__AIM OF THE TASK__
Return each entry below word for word, leaving out any image.

__EXCERPTED RECORDS__
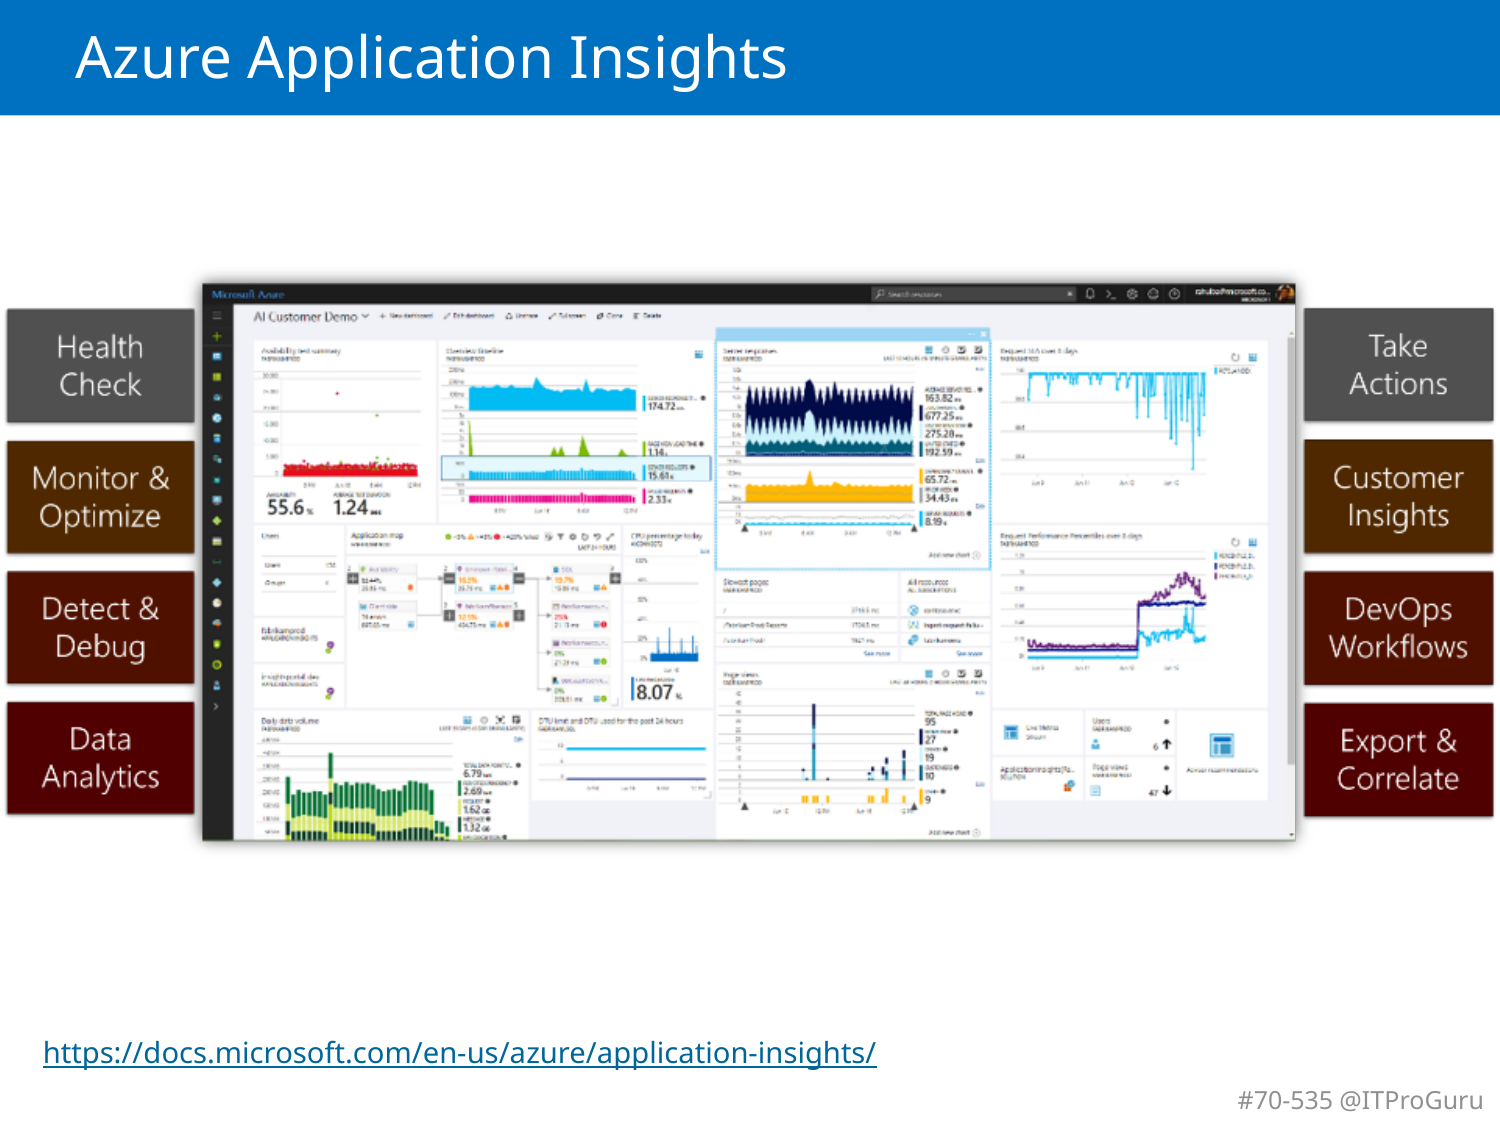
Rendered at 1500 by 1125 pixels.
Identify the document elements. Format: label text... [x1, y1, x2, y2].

title Azure Application Insights [75, 0, 1351, 122]
picture [0, 260, 1500, 865]
list https://docs.microsoft.com/en-us/azure/application-insights/ [42, 1034, 1450, 1103]
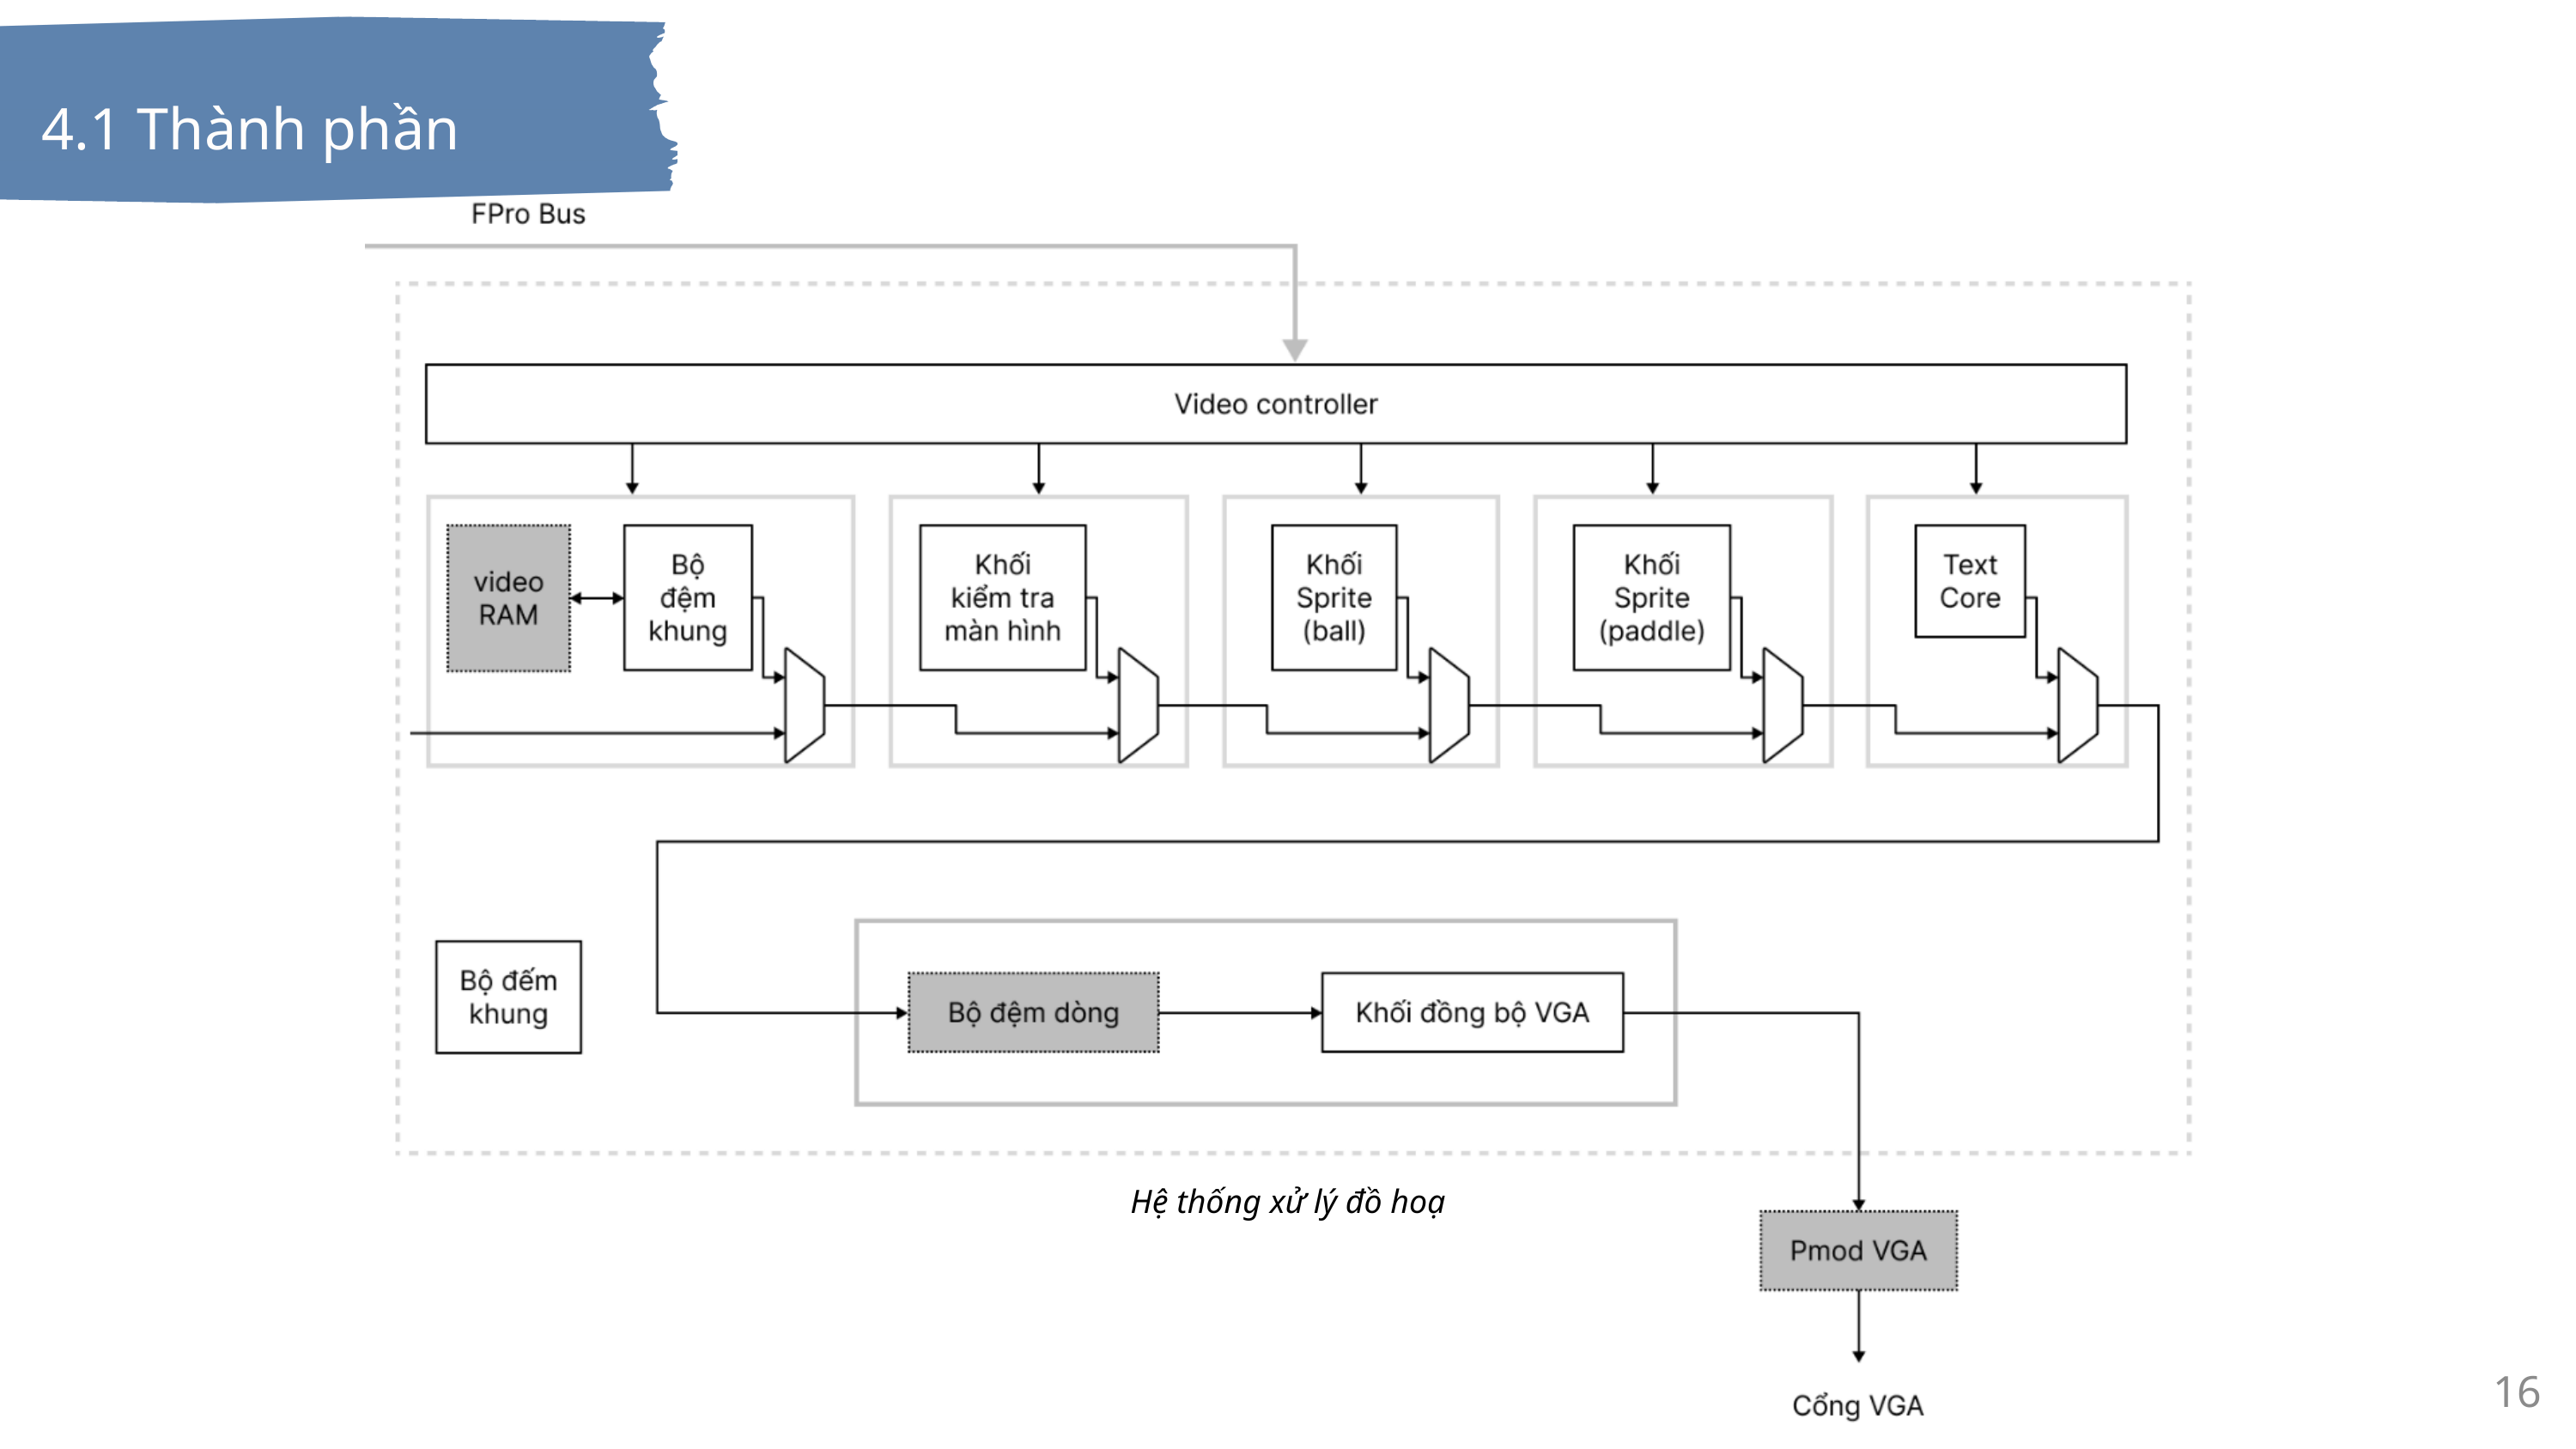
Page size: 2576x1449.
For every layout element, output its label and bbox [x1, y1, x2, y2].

__WRITTEN RESPONSE__
Rendered at 1500 by 1125 pixels.
Identify the document elements. Format: label text... [x1, y1, x2, y2].

title Azure Application Insights [75, 0, 1351, 122]
picture [0, 260, 1500, 865]
list https://docs.microsoft.com/en-us/azure/application-insights/ [42, 1034, 1450, 1103]
Page size: 2576x1449.
For every layout element, output its label and bbox [x1, y1, x2, y2].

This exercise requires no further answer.